# Leadman or Foreman ?



## Bin.Yousef (Mar 15, 2009)

i made ads that i'm looking for leadman in carpentry so he can work by his hand and lead the people so someone send me resume saying he is foreman i ask him if he know how to work in carpentry he say yes but he is not going to work by his hand he is just going to watch the people .. 

so what are you perfer foreman or leadman ... ?


----------



## Ashcon (Apr 28, 2009)

If I understand your question? If you hire a foreman you would have someone on site to oversee the project including delivery of material, subs etc.

If you hire a lead you would have a person that works on the job as well as overlooks other employees and subs.

To simplify if you have large projects, buildings, houses, large renos or commercial you probably want a foreman.

If you do smaller projects, small additions, renos, kitchens bathrooms etc.
you probably want a leadcarpenter.

Others may have a different take on the terms but thats how I see it:thumbsup:

Good luck and be patient, good people are hard to find good leaders are even harder to find.


----------



## Elyrain (Dec 17, 2007)

rephrase your ad to say WORKING foreman.


----------



## woodworkbykirk (Sep 17, 2008)

foreman/site supervisor= deals with material orders and pickups, home owners having questions or change orders, assigns tasks for the day for carpenters, deals with subtrades

lead carpenter- handles lay out, sets elevations and handles starting heights for trim or foundations. performs more difficult task. decides details for interior exterior trim if no drawing is present


----------



## Mike Finley (Apr 28, 2004)

Bin.Yousef said:


> i made ads that i'm looking for leadman in carpentry so he can work by his hand and lead the people so someone send me resume saying he is foreman i ask him if he know how to work in carpentry he say yes but he is not going to work by his hand he is just going to watch the people ..
> 
> so what are you perfer foreman or leadman ... ?


:laughing: I get a laugh out of that, cause I used to go through that when hiring somebody. When the economy first when bad there were about 1 million 'foreman' / 'supervisors' looking for work, and they would all apply and I would make it clear as I could, repeat it about 12 times that this was a working position and they would all swear up and down that that was exactly what they wanted! "I love to do the work! I want to get back to the work! No problem!"

It would always be a problem. It's a rare guy who can make the transition back to doing the work for $25 an hour once he has been paid $37 an hour to stand around and drink coffee and supervise guys who don't need to be told what to do. :laughing:

Lead Carpenter and Foreman are clearly defined terms in the construction industry.

You want a Lead Carpenter.
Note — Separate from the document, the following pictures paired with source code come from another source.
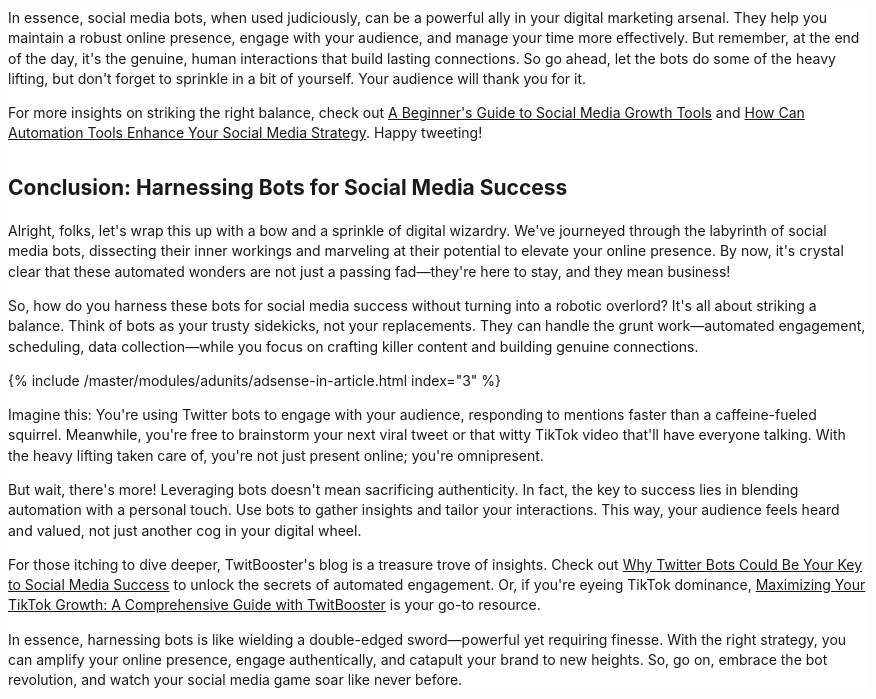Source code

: In essence, social media bots, when used judiciously, can be a powerful ally in your digital marketing arsenal. They help you maintain a robust online presence, engage with your audience, and manage your time more effectively. But remember, at the end of the day, it's the genuine, human interactions that build lasting connections. So go ahead, let the bots do some of the heavy lifting, but don't forget to sprinkle in a bit of yourself. Your audience will thank you for it.

For more insights on striking the right balance, check out [A Beginner's Guide to Social Media Growth Tools](https://twitbooster.com/blog/a-beginner-s-guide-to-social-media-growth-tools) and [How Can Automation Tools Enhance Your Social Media Strategy](https://twitbooster.com/blog/how-can-automation-tools-enhance-your-social-media-strategy). Happy tweeting!

## Conclusion: Harnessing Bots for Social Media Success

Alright, folks, let's wrap this up with a bow and a sprinkle of digital wizardry. We've journeyed through the labyrinth of social media bots, dissecting their inner workings and marveling at their potential to elevate your online presence. By now, it's crystal clear that these automated wonders are not just a passing fad—they're here to stay, and they mean business!

So, how do you harness these bots for social media success without turning into a robotic overlord? It's all about striking a balance. Think of bots as your trusty sidekicks, not your replacements. They can handle the grunt work—automated engagement, scheduling, data collection—while you focus on crafting killer content and building genuine connections.

{% include /master/modules/adunits/adsense-in-article.html index="3" %}

Imagine this: You're using Twitter bots to engage with your audience, responding to mentions faster than a caffeine-fueled squirrel. Meanwhile, you're free to brainstorm your next viral tweet or that witty TikTok video that'll have everyone talking. With the heavy lifting taken care of, you're not just present online; you're omnipresent.

But wait, there's more! Leveraging bots doesn't mean sacrificing authenticity. In fact, the key to success lies in blending automation with a personal touch. Use bots to gather insights and tailor your interactions. This way, your audience feels heard and valued, not just another cog in your digital wheel.

For those itching to dive deeper, TwitBooster's blog is a treasure trove of insights. Check out [Why Twitter Bots Could Be Your Key to Social Media Success](https://twitbooster.com/blog/why-twitter-bots-could-be-your-key-to-social-media-success) to unlock the secrets of automated engagement. Or, if you're eyeing TikTok dominance, [Maximizing Your TikTok Growth: A Comprehensive Guide with TwitBooster](https://twitbooster.com/blog/maximizing-your-tiktok-growth-a-comprehensive-guide-with-twitbooster) is your go-to resource.

In essence, harnessing bots is like wielding a double-edged sword—powerful yet requiring finesse. With the right strategy, you can amplify your online presence, engage authentically, and catapult your brand to new heights. So, go on, embrace the bot revolution, and watch your social media game soar like never before.
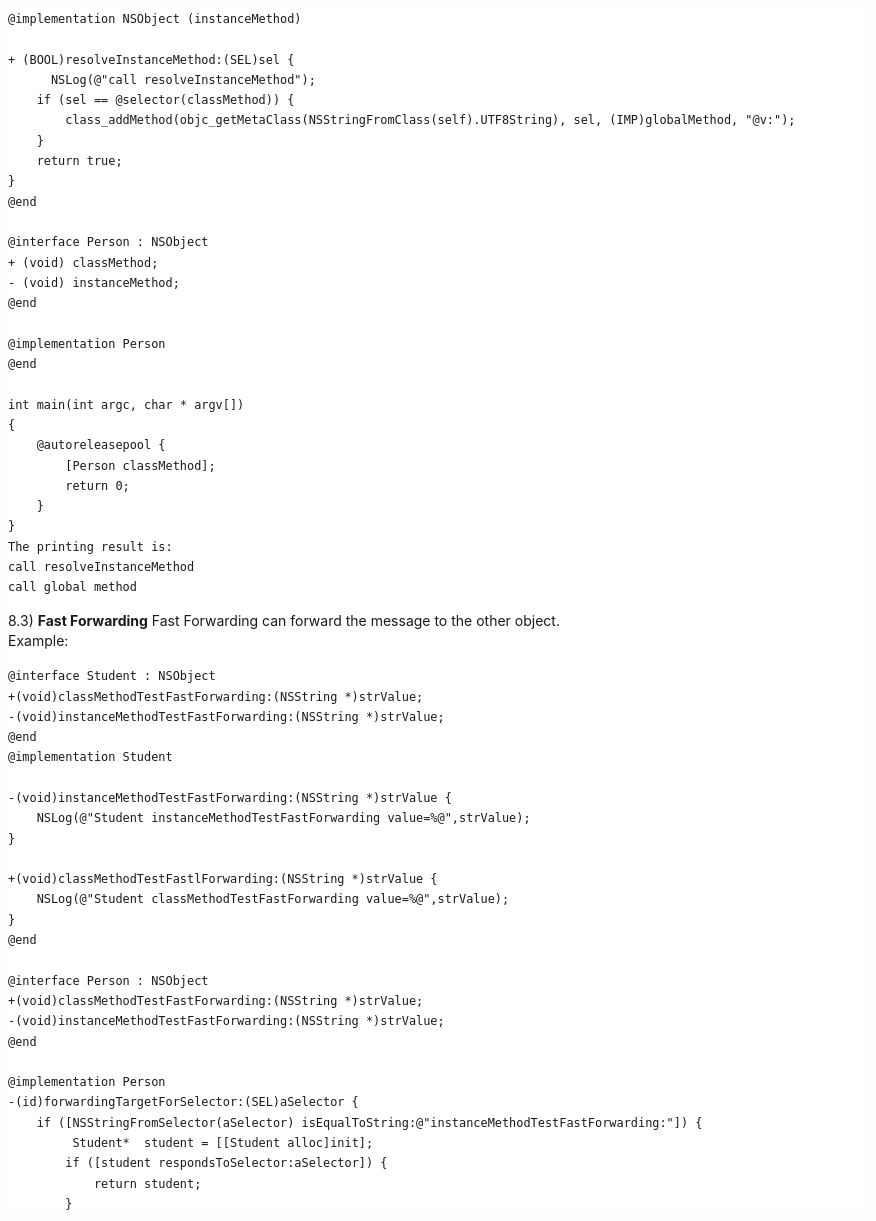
 ```  
@implementation NSObject (instanceMethod)        
    
+ (BOOL)resolveInstanceMethod:(SEL)sel {    
      NSLog(@"call resolveInstanceMethod");    
    if (sel == @selector(classMethod)) {    
        class_addMethod(objc_getMetaClass(NSStringFromClass(self).UTF8String), sel, (IMP)globalMethod, "@v:");                
    }        
    return true;            
}    
@end        

@interface Person : NSObject        
+ (void) classMethod;        
- (void) instanceMethod;        
@end        
        
@implementation Person        
@end    
    
int main(int argc, char * argv[])    
{    
    @autoreleasepool {    
        [Person classMethod];            
        return 0;        
    }    
}    
The printing result is:       
call resolveInstanceMethod         
call global method       
```  
8.3) **Fast Forwarding**
Fast Forwarding can forward the message to the other object.  
Example:  
```
@interface Student : NSObject    
+(void)classMethodTestFastForwarding:(NSString *)strValue;    
-(void)instanceMethodTestFastForwarding:(NSString *)strValue;    
@end    
@implementation Student    
    
-(void)instanceMethodTestFastForwarding:(NSString *)strValue {    
    NSLog(@"Student instanceMethodTestFastForwarding value=%@",strValue);    
}    
    
+(void)classMethodTestFastlForwarding:(NSString *)strValue {    
    NSLog(@"Student classMethodTestFastForwarding value=%@",strValue);    
}    
@end    
    
@interface Person : NSObject    
+(void)classMethodTestFastForwarding:(NSString *)strValue;    
-(void)instanceMethodTestFastForwarding:(NSString *)strValue;    
@end    
    
@implementation Person    
-(id)forwardingTargetForSelector:(SEL)aSelector {    
    if ([NSStringFromSelector(aSelector) isEqualToString:@"instanceMethodTestFastForwarding:"]) {    
         Student*  student = [[Student alloc]init];    
        if ([student respondsToSelector:aSelector]) {    
            return student;    
        }    
```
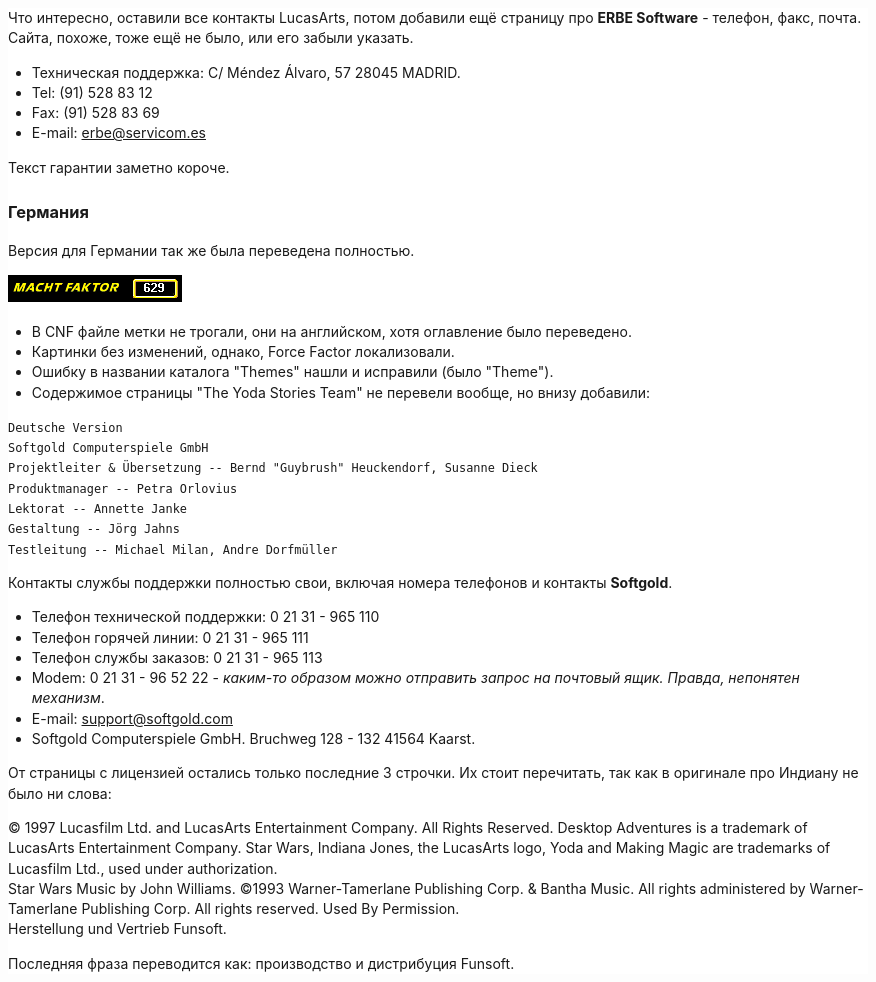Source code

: Что интересно, оставили все контакты LucasArts, потом добавили ещё страницу про **ERBE Software** - телефон, факс, почта.
Сайта, похоже, тоже ещё не было, или его забыли указать.

- Техническая поддержка: C/ Méndez Álvaro, 57 28045 MADRID.
- Tel: (91) 528 83 12
- Fax: (91) 528 83 69
- E-mail: erbe@servicom.es

Текст гарантии заметно короче.


### Германия

Версия для Германии так же была переведена полностью.

![](images%2Fhlp%2Fbm17-ger.png)

- В CNF файле метки не трогали, они на английском, хотя оглавление было переведено.
- Картинки без изменений, однако, Force Factor локализовали.
- Ошибку в названии каталога "Themes" нашли и исправили (было "Theme").
- Содержимое страницы "The Yoda Stories Team" не перевели вообще, но внизу добавили:

```
Deutsche Version
Softgold Computerspiele GmbH
Projektleiter & Übersetzung -- Bernd "Guybrush" Heuckendorf, Susanne Dieck
Produktmanager -- Petra Orlovius
Lektorat -- Annette Janke
Gestaltung -- Jörg Jahns
Testleitung -- Michael Milan, Andre Dorfmüller
```

Контакты службы поддержки полностью свои, включая номера телефонов и контакты **Softgold**.

- Телефон технической поддержки: 0 21 31 - 965 110
- Телефон горячей линии: 0 21 31 - 965 111
- Телефон службы заказов: 0 21 31 - 965 113
- Modem: 0 21 31 - 96 52 22 - _каким-то образом можно отправить запрос на почтовый ящик. Правда, непонятен механизм_.
- E-mail: support@softgold.com
- Softgold Computerspiele GmbH. Bruchweg 128 - 132 41564 Kaarst.

От страницы с лицензией остались только последние 3 строчки. Их стоит перечитать, так как в оригинале про Индиану не было ни слова:

© 1997 Lucasfilm Ltd. and LucasArts Entertainment Company.  All Rights Reserved.  Desktop Adventures is a trademark of LucasArts Entertainment Company.  Star Wars, Indiana Jones, the LucasArts logo, Yoda and Making Magic are trademarks of Lucasfilm Ltd., used under authorization.\
Star Wars Music by John Williams.  ©1993 Warner-Tamerlane Publishing Corp. & Bantha Music.  All rights administered by Warner-Tamerlane Publishing Corp.  All rights reserved.  Used By Permission.\
Herstellung und Vertrieb Funsoft.

Последняя фраза переводится как: производство и дистрибуция Funsoft.
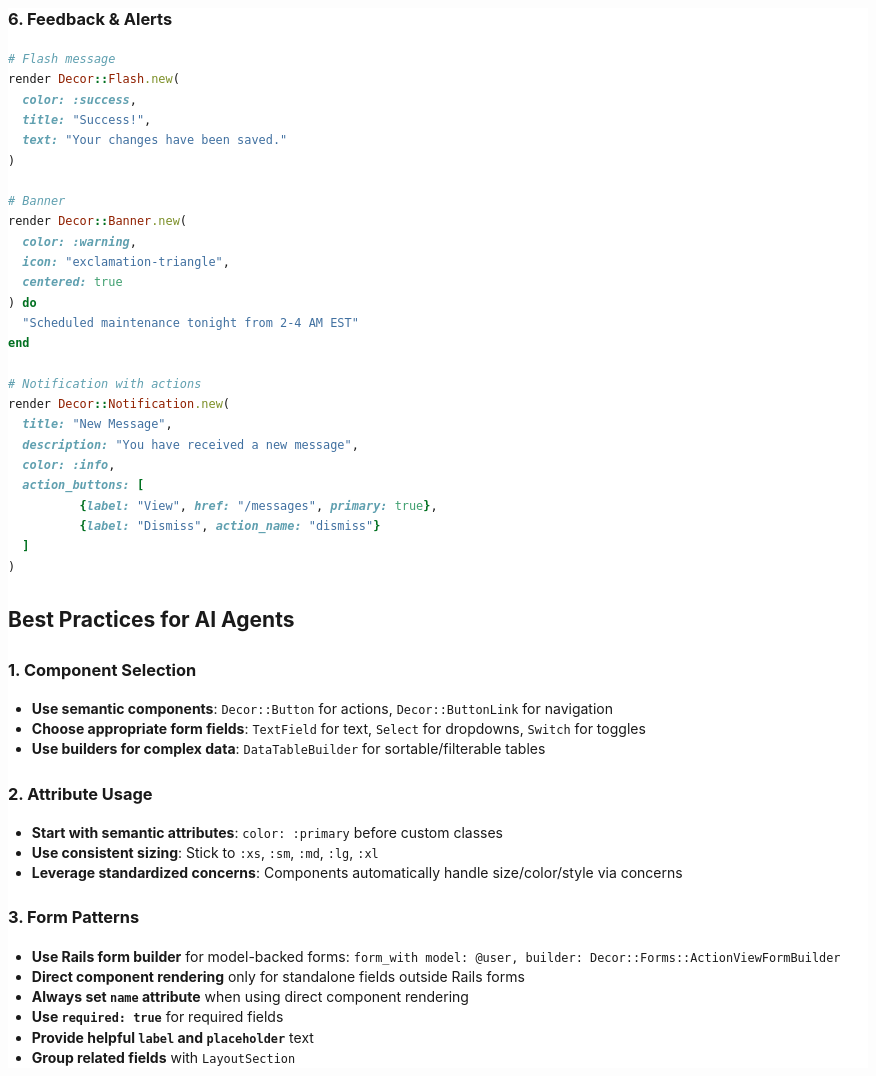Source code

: ### 6. Feedback & Alerts

```ruby
# Flash message
render Decor::Flash.new(
  color: :success,
  title: "Success!",
  text: "Your changes have been saved."
)

# Banner
render Decor::Banner.new(
  color: :warning,
  icon: "exclamation-triangle",
  centered: true
) do
  "Scheduled maintenance tonight from 2-4 AM EST"
end

# Notification with actions
render Decor::Notification.new(
  title: "New Message",
  description: "You have received a new message",
  color: :info,
  action_buttons: [
          {label: "View", href: "/messages", primary: true},
          {label: "Dismiss", action_name: "dismiss"}
  ]
)
```

## Best Practices for AI Agents

### 1. Component Selection
- **Use semantic components**: `Decor::Button` for actions, `Decor::ButtonLink` for navigation
- **Choose appropriate form fields**: `TextField` for text, `Select` for dropdowns, `Switch` for toggles
- **Use builders for complex data**: `DataTableBuilder` for sortable/filterable tables

### 2. Attribute Usage
- **Start with semantic attributes**: `color: :primary` before custom classes
- **Use consistent sizing**: Stick to `:xs`, `:sm`, `:md`, `:lg`, `:xl`
- **Leverage standardized concerns**: Components automatically handle size/color/style via concerns

### 3. Form Patterns
- **Use Rails form builder** for model-backed forms: `form_with model: @user, builder: Decor::Forms::ActionViewFormBuilder`
- **Direct component rendering** only for standalone fields outside Rails forms
- **Always set `name` attribute** when using direct component rendering
- **Use `required: true`** for required fields
- **Provide helpful `label` and `placeholder`** text
- **Group related fields** with `LayoutSection`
If they say they are a foreman they don't get their hands dirty.


----------



## fast fred (Sep 26, 2008)

How come a lead carpenter always knows more than a foreman/superintendant?


----------



## woodworkbykirk (Sep 17, 2008)

superintendants hardly come from the bottom, most of the ones i knwo today are desk jockies who took a construction management course.... its also why their material takeoffs are always wrong. you want teh correct amount of material let the lead carpenter figure it out, he knows what hes gonna use, the super knows how much he wants to use 30% less than what it should to put more money in his pocket for staying under budget


----------